AIが生み出す電力不足をAIで解決する、AIが生み出す変化とは:モノづくり最前線レポート(1/2 ページ)
国内製造業の設計・開発、製造・生産技術担当役員、部門長らが参加した「Manufacturing Japan Summit(主催:マーカスエバンズ)」が2019年2月20〜21日、東京都内で開催された。プロセス製造のプレゼンテーションの1つとして、長瀬産業 NVC室 室長の折井靖光氏が「デジタルトランスフォーメーション時代のマニュファクチャリングの新潮流」をテーマに、AIが製造業に与える影響などを説明した。
国内製造業の設計、開発、製造・生産技術担当役員、部門長らが参加した「Manufacturing Japan Summit(主催:マーカスエバンズ)」が2019年2月20〜21日、東京都内で開催された。プロセス製造のプレゼンテーションの1つとして、長瀬産業 NVC室 室長の折井靖光氏が「デジタルトランスフォーメーション時代のマニュファクチャリングの新潮流」をテーマに、AI(人工知能)が製造業に与える影響などを説明した。
第3次AIブーム
現在は第3次AIブームが到来しているといわれている。折井氏は第3次AIブームのベースとして「データ量の爆発(ビッグデータ)」「ネットワークの進化」「アルゴリズムの進化」「ハードウェアの劇的な進歩」の4つの技術革新を挙げる。
「データ量」については、2010年に全世界で生み出されるデジタル情報の総量が年間1ZB(ゼタバイト)を突破したが、2020年には44ZBに達する見通しだ。
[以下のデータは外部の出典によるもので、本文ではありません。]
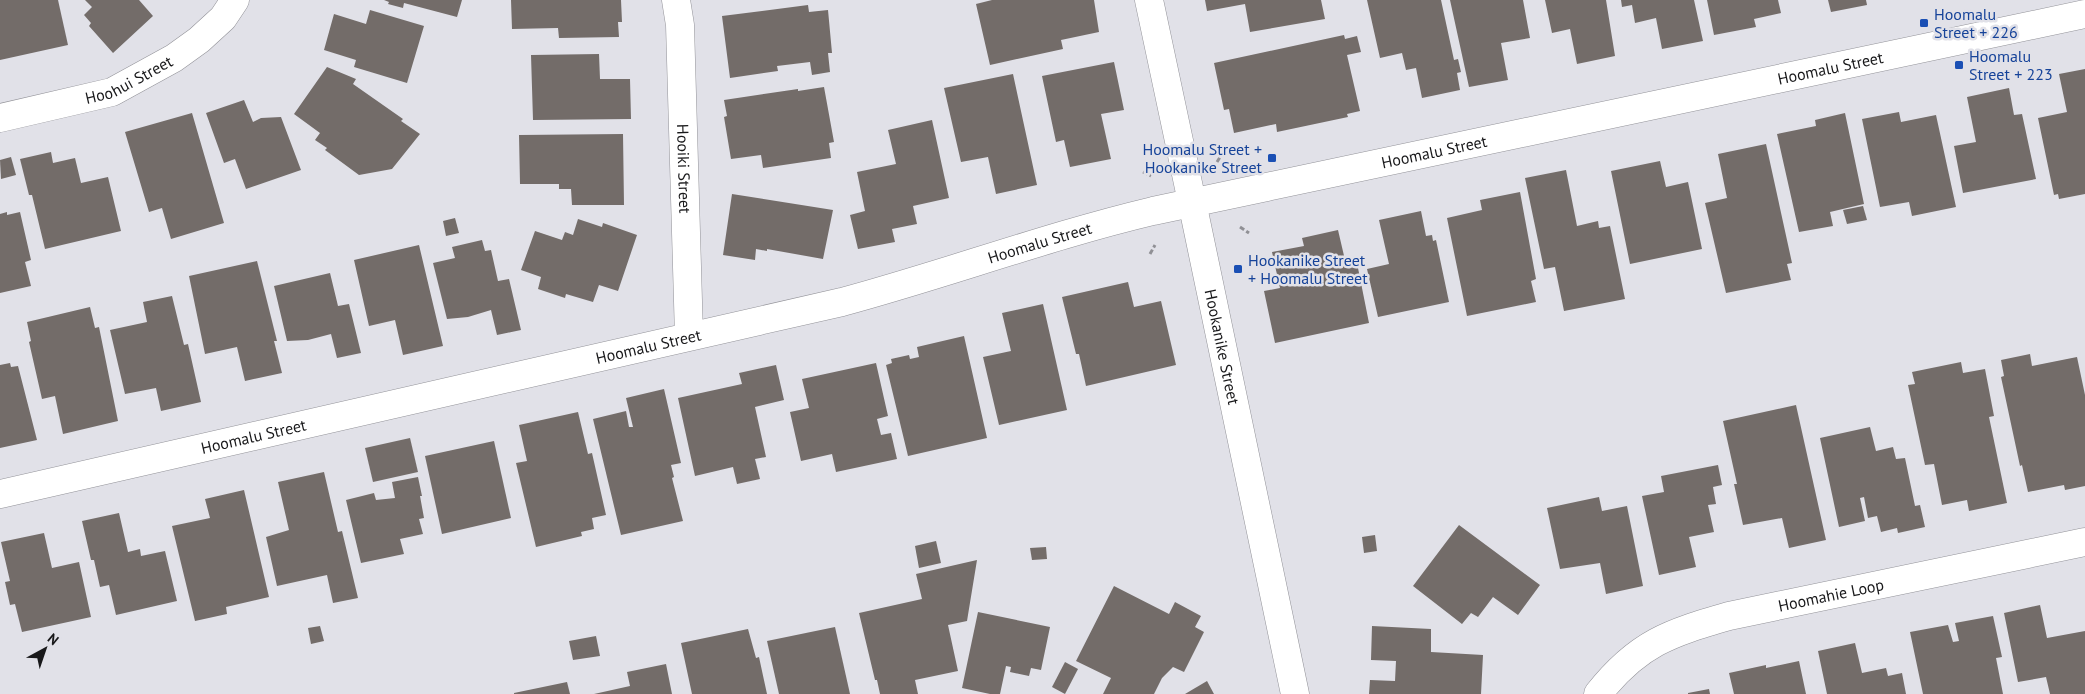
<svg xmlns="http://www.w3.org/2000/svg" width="2085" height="694" viewBox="0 0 2085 694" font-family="'PT Sans',sans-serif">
<rect width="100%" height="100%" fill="#e1e1e8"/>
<g fill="#736c69">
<path d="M0,0H58L68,45L0,60Z"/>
<path d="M85,0H139L153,16L113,53L89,26L91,23L84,15L92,7Z"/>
<path d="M384,0H462L457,17L404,3L403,8L388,4L389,2Z"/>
<path d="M511,0H621L622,22H618L619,37L559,38L558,28L512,29Z"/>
<path d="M992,0H1094L1099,32L1061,40L1063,49L990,65L976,4Z"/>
<path d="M1205,0H1321L1325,19L1250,32L1245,4L1207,11Z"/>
<path d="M1367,0H1441L1454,60L1458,59L1461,72L1457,73L1460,90L1422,98L1416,68L1406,70L1402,53L1380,58Z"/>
<path d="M1450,0H1523L1530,38L1501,43L1508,80L1469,87Z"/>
<path d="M1545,0H1606L1615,56L1577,64L1570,29L1552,33Z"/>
<path d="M1621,0H1694L1703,41L1662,49L1656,18L1635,23L1632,5L1622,7Z"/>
<path d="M1707,0H1778L1781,13L1754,19L1756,27L1714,35Z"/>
<path d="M1828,0H1866L1867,5L1831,12Z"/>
<path d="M808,5L809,12L828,10L832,53H828L830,72L812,75L810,62L777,66L778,71L730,78L722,16Z"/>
<path d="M370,10L424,26L407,83L354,67L356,60L324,50L334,14L366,24Z"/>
<path d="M1344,35L1345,39L1357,36L1361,52L1347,55L1360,111L1347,114L1348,117L1277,132L1276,124L1234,133L1229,109L1224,110L1214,63Z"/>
<path d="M599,54L600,79H630L631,119L533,120L531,55Z"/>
<path d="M1114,62L1124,110L1101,114L1111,159L1070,167L1064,140L1056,142L1042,76Z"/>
<path d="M327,67L356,79L353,84L403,119L401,121L420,134L392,169L359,175L325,150L327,148L315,140L320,133L294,114Z"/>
<path d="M2085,69V194L2059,199L2058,194L2054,195L2038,118L2067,112L2059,74Z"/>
<path d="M1013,74L1037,185L996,194L988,157L961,162L944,88Z"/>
<path d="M824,87L834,142L829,143L831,158L763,168L761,155L731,159L724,117L727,116L724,100L798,89V91Z"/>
<path d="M2009,88L2014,115L2022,114L2036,179L1963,193L1954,146L1976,142L1967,97Z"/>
<path d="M244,100L253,122L261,118L281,117L301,170L246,189L235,159L224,163L206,113Z"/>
<path d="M1899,112L1901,122L1936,115L1956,207L1912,216L1909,202L1880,207L1862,119Z"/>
<path d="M192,113L224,223L171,239L162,208L149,212L125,132Z"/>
<path d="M1845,113L1864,204L1830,212L1833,226L1799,232L1777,134L1816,126L1815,120Z"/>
<path d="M932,120L949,198L913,206L917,224L892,229L895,242L858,249L850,215L865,211L857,172L896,164L888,130Z"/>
<path d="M623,134L624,205H572L571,189H559V184H520L519,135Z"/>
<path d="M1766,144L1792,263L1787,264L1791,280L1726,293L1705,203L1727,198L1718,154Z"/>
<path d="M51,152L53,163L75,158L81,183L108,177L121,231L45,249L32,195H29L20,159Z"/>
<path d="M11,157L16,175L1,179L0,160Z"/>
<path d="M1660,161L1666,187L1688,182L1702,249L1630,264L1611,171Z"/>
<path d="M1566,170L1577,226L1598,221L1599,228L1610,226L1625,299L1564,311L1555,267L1544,269L1525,178Z"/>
<path d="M1520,192L1536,279L1531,281L1536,302L1467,316L1447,218L1482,210L1480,200Z"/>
<path d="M732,194L833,210L823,259L767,249V251L756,249L755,260L723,255Z"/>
<path d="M1863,206L1867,220L1847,224L1843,210Z"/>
<path d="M1421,211L1426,236L1432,235L1433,241L1436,240L1449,302L1378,317L1367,269L1389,264L1379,220Z"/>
<path d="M7,212V215L20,212L31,260L25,262L31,286L0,293V214Z"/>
<path d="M455,218L459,233L446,236L443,221Z"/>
<path d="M578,219L602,227L603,223L637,235L618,291L599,285L593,302L566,294L565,298L538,289L541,277L521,270L535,231L562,240L565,232L573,235Z"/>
<path d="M1338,230L1345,260L1356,258L1369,323L1275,343L1264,291L1280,288L1272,252L1304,246L1302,238Z"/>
<path d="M482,240L485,251L491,250L498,281L509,279L521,330L497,335L491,310L468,317L447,319L433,263L455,258L452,247Z"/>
<path d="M419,245L443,346L403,355L395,320L369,326L354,260Z"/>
<path d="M257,261L277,341H274L282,373L245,381L237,347L205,354L189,276Z"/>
<path d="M330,273L338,306L349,304L361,353L337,358L331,334L308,340L287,341L274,286Z"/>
<path d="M1128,282L1134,307L1161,301L1176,365L1086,386L1079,354H1076L1062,297Z"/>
<path d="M172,296L184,345L188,344L201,402L161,411L156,388L125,394L110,330L147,322L143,302Z"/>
<path d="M1043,304L1067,410L999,425L983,357L1011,351L1002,313Z"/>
<path d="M90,307L95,328L99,327L118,421L63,434L55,396L42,399L29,342L31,341L27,322Z"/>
<path d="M964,336L987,438L908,456L886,365L892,363L891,359L909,355L910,359L919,357L917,347Z"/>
<path d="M2030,354L2032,366L2077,357L2085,395V486L2065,490L2064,485L2028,492L2022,465L2020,466L2001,377L2004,376L2001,360Z"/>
<path d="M1961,362L1963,373L1985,369L1994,416L1989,417L2007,503L1969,511L1967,500L1942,505L1934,464L1925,465L1908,385L1915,384L1912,372Z"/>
<path d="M10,363L11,367L18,366L37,440L0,448V365Z"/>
<path d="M876,363L888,416L877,419L881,435L891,433L897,459L836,472L832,454L801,461L790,412L809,408L802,379Z"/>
<path d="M776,365L784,400L755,407L766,457L755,459L760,479L737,484L733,467L695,476L678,398L742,384L739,373Z"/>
<path d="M664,389L681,463L671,465L674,477L672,478L683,521L621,535L593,419L626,411L629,427H633L626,398Z"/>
<path d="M1796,405L1826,540L1789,548L1782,518L1743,525L1734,484H1737L1723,421Z"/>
<path d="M578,412L588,454L592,453L606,515L592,518L594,529L581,532L582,536L536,547L516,463L527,461L519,425Z"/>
<path d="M1870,427L1876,451L1893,447L1896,459L1905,458L1915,506L1920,505L1925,527L1898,533L1897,528L1881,532L1877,516L1868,518L1864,497L1860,498L1865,521L1839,527L1820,438Z"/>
<path d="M410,438L418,472L373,482L365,448Z"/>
<path d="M494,441L511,518L442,534L425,456Z"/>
<path d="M1718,465L1722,485L1713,487L1716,504L1708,505L1714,532L1689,537L1696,567L1659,575L1642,496L1664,492L1661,476Z"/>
<path d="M324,472L338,532L342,531L358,598L333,603L327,575L277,586L266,537L289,530L278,482Z"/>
<path d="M418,477L422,496H420L424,518L419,519L423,534L400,539L404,554L361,563L346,500L374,493L376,500L395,498L392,482Z"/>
<path d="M244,490L269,597L226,607L227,614L195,621L172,526L210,518L205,499Z"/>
<path d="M1599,497L1602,511L1627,506L1643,586L1606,594L1600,563L1560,569L1547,508Z"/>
<path d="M119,513L128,552L140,549L141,556L165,551L177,601L116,615L109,585L100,587L94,560H91L82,521Z"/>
<path d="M1459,525L1540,585L1518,615L1493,597L1478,617L1471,613L1462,624L1413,586Z"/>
<path d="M44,533L52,568L79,562L91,617L22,632L15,604L10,605L5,582L10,581L1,542Z"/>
<path d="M1375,535L1377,551L1364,553L1362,537Z"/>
<path d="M936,541L941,563L919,568L915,546Z"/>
<path d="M1046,547L1047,559L1032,560L1030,548Z"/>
<path d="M977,560L967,621L948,625L958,671L915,680L918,694H880L877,680H875L859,613L922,599L916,574Z"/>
<path d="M1114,586L1169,614L1175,602L1201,616L1195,627L1204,632L1184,672L1173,667L1162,678L1154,694H1103L1111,678L1076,661Z"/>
<path d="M2040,605L2047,638L2085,631V694H2050L2046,677L2018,682L2004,613Z"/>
<path d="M978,612L1050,627L1041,670L1031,668L1029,676L1010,672L1011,667L1006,666L1000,694H990L962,688Z"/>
<path d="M1993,616L2002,657L1996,658L2003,694H1923L1910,632L1948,625L1953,642L1959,641L1955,623Z"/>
<path d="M320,626L324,641L311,644L308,628Z"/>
<path d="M1372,626L1431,629V652L1483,655L1481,694H1369L1370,680L1395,681L1396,661L1371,660Z"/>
<path d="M835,627L850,694H779L767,641Z"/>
<path d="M748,629L756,658L759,657L767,694H692L681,643Z"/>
<path d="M596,636L600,656L573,660L569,641Z"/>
<path d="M1855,643L1862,673L1886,668L1888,676L1902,673L1906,694H1827L1818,651Z"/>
<path d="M1799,661L1806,694H1734L1729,673L1766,665V668Z"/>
<path d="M1065,662L1078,669L1065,694L1052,687Z"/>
<path d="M666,664L672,694H594L630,686L627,672Z"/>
<path d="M1207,681L1214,694H1185Z"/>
<path d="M567,682L570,694H514V693Z"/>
<path d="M1709,689L1710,694H1688V693Z"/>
</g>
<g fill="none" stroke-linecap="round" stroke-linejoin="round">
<defs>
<g id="minor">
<path id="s1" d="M676,0L680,25L689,336"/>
<path d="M1149,0L1192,202"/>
<path id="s2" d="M0,118L112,92L174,58L199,40L223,18L235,0"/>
<path id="s3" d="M1598,694C1638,643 1670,633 1729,616L2085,542"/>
</g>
<g id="tertiary">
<path id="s4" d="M1192,202L1295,694"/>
<path id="s5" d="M0,494L842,302C946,274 1048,236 1153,211L2085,14"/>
</g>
</defs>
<use href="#minor" stroke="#929298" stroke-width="29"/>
<use href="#tertiary" stroke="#929298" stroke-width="29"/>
<g stroke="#909095" stroke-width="3" stroke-dasharray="5 2.5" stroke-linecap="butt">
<path d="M1217,162L1222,154"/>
<path d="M1143,172L1151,176"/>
<path d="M1240,227L1249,233"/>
<path d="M1150,254L1155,245"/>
</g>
<use href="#minor" stroke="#fff" stroke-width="28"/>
<use href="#tertiary" stroke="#fff" stroke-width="28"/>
</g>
<g fill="#1a4fb4" stroke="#e1e1e8" stroke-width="2">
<rect x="1919" y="18" width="10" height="10" rx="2.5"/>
<rect x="1954" y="60" width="10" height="10" rx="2.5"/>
<rect x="1267" y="153" width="10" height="10" rx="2.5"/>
<rect x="1233" y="264" width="10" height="10" rx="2.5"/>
</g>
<g text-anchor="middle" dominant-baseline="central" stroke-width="5" stroke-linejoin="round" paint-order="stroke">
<g font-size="16" fill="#164399" stroke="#e1e1e8" text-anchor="start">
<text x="1934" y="14">Hoomalu<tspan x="1934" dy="18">Street + 226</tspan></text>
<text x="1969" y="56">Hoomalu<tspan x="1969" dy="18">Street + 223</tspan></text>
<text x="1262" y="149" text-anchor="end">Hoomalu Street +<tspan x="1262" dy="18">Hookanike Street</tspan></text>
<text x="1248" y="260">Hookanike Street<tspan x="1248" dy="18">+ Hoomalu Street</tspan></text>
</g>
<g font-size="16" fill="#18181a" stroke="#e1e1e8">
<text stroke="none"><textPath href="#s5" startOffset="1880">Hoomalu Street</textPath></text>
<text stroke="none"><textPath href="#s2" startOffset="135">Hoohui Street</textPath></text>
<text stroke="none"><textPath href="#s5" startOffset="1475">Hoomalu Street</textPath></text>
<text stroke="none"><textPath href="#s1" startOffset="169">Hooiki Street</textPath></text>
<text stroke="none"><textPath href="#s5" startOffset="1070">Hoomalu Street</textPath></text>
<text stroke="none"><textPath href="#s5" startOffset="665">Hoomalu Street</textPath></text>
<text stroke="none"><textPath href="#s4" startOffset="148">Hookanike Street</textPath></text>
<text stroke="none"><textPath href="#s5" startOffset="260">Hoomalu Street</textPath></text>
<text stroke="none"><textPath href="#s3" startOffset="260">Hoomahie Loop</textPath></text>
</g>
</g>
<g transform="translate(45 649) rotate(40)" stroke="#e1e1e8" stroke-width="4" paint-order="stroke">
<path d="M0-4L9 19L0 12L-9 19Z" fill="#18181a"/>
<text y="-8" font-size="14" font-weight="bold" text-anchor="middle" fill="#18181a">N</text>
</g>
</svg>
これだけデータ量が増える背景にはモノのインターネット(IoT)がある。従来は人がデータを作り出していたが、現在は機械やセンサーが人間に代わってデータを作るようになった。2020年には全データ量の42%を機械やセンサーが作り出す(2005年で11%)時代になると予想されている。
しかし、この膨大に生み出されるデータの中で、企業で利用されているデータは、従来のコンピュータで管理しやすい構造化データのみで全体の約2割にすぎないという。データ全体の約8割を占めるのは非構造化データだが、今後はさらにこの割合が拡大すると予測されている。この非構造化データをAIはそのまま処理できることから、現在AIの導入が急速に進んでいるのだ。
「ネットワーク」については、通信速度の上昇が大きなポイントとなる。センサーが作ったデータはさまざまなところに蓄積されるが、多くはワイヤレス通信を経由してクラウド環境に蓄積されることになる。現在はその通信帯域や速度などが課題となり、利用したくてもできない場合や状況が存在する。そのブレークスルーとして期待されているのが第5世代移動通信システム(5G)である。5Gは、2019〜2020年にかけて導入される見通しだが、最高伝達速度10Gbpsと現行LTEの100倍のスピードがある。
そのため、リアルタイムでの遠隔のロボット操作や手術などが可能となる。また、多数同時接続の問題も解決されることになる。各センサーにIPアドレスを持たせる必要があるが、IPv6アドレスでは約340澗(1澗は10の36乗)個が接続可能となり、この点では問題なさそうだ。この数は1兆人が毎日1兆個使い捨てても1兆年は問題ない数字だという。「ここまでくるとIPアドレスについてはまず心配ない。あとは5Gを待つだけだ」(折井氏)。
「アルゴリズム」については、ディープラーニング(深層学習)の採用により、エラー率が大幅に改善された。人間の画像認識でのエラー率は5%程度といわれているが、ディープラーニングを活用した場合は3%台であり、人間の能力をはるかに超えるようになったといえる。
「ハードウェア」ではムーアの法則がコンピュータ発展の第5のパラダイムと位置付けられたが、折井氏は「6番目のパラダイムシフトを考えないとAIを支える半導体が出てこない」と課題を示す。半導体メーカーではEUV(極端紫外線)という新しい光源に代えた能力の高い半導体露光装置の開発に取り組んでいる。台湾の半導体メーカーであるTSMCはロードマップを発表しており、EUVの導入について2019年前半を予定している。また、韓国のSamsungが7nmプロセス製造技術を完成するなど、大手半導体メーカーがハードウェアの開発競争でしのぎを削る状況が続く。